【令和時代における交通インフラの人材採用46】女性運転手に必要な「ウェルカム体制」 女性バス運転手協会代表理事 中嶋美恵


 前回、前々回では、女性のバス運転手を増やすには、ハード面、ソフト面両方の改善が必要であることを書かせていただきました。しかし、実はもっと大切なことがあります。それは「ウエルカム体制の充実」です。

 近年、バス事業者は女性バス運転手確保のため、本社上層部、人事部や総務部、また現場の営業所内勤部署でも非常に尽力されていらっしゃいます。これだけの準備をしたのだから、女性を採用しても定着してくれるだろうと考え、実践されるのですが、残念ながら入社後すぐに退職してしまう女性は少なくありません。

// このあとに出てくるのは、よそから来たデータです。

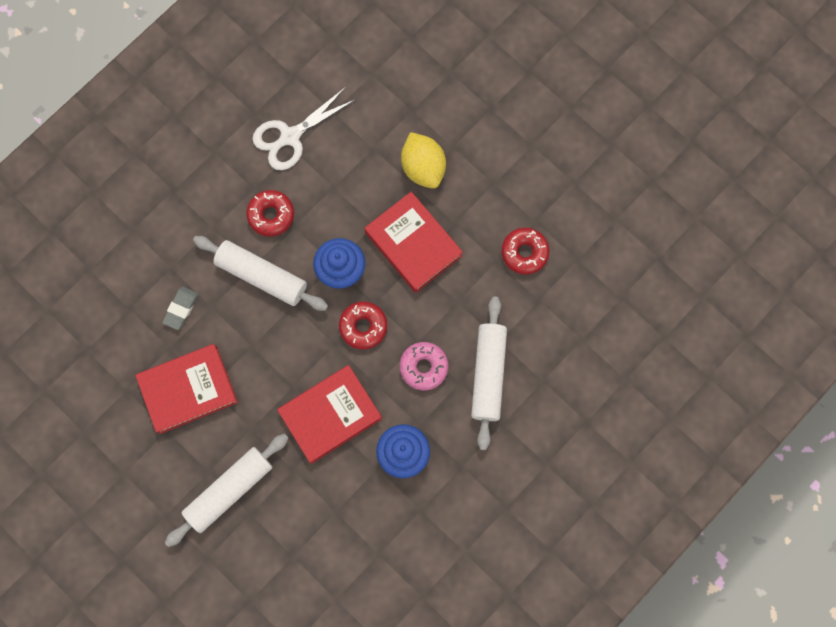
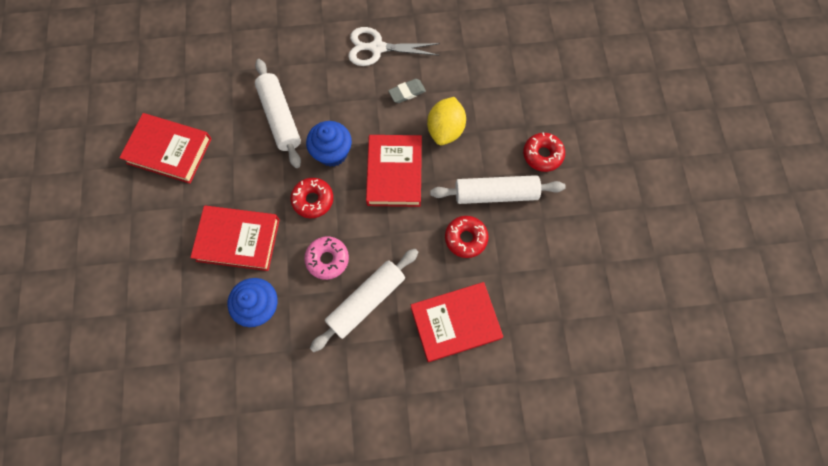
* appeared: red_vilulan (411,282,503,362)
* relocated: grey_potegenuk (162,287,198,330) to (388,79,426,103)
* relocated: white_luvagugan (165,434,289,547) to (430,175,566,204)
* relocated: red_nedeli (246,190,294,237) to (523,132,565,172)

 その原因は「職場の居心地」にあります。居心地の良い職場とは、「自分の居場所がそこにあると感じられる。周囲の人々が好意的に自分を受け入れてくれている」と、そこで働く人が率直に感じられる場所でなければなりません。

 女性が居心地良く感じる職場とは具体的にどのような要素が必要でしょうか。まず、自然とあいさつが交わされ、笑顔で雑談しているかどうか。分からないことを尋ねたとき、嫌な顔することなく親切丁寧に教えてくれるかどうか。体調がすぐれないときや何か悩んでいるとき「大丈夫?」と気遣ってくれるかどうか、など若手もベテランも、男性も女性も、そこで働く誰もがイキイキと働いているかどうかがポイントです。

 当然、パワハラやセクハラは存在してはいけません。女性バス運転手協会には時々ハラスメントで悩む女性バス運転手の方からお電話やメールが届きます。しっかりとお話を伺い、解決方法をお伝えしたりもしています。志高く、バス事業者に入社された女性が不当な扱いで苦しみ、傷つき、泣く泣くバス業界を去るのは非常に残念です。

 また、職場で過度な女性扱いをされるのが困るというお話もよくあります。男性の職場に女性が数名加わると意識してしまうのでしょうか。何かにつけて「女性だから」と言われてしまうとかえって恐縮してしまうようです。自然に一員としてそこにいる。そんな雰囲気づくりが重要であると思います。

 女性バス運転手協会として個人個人をサポートすることのみならず、バス事業者の皆さまの環境改善(ハード面、ソフト面、ウェルカム体制)に関してもご提案を重ねています。急激に変わることは難しいかもしれませんが、できるところから一歩ずつ、進んでいくことが求められます。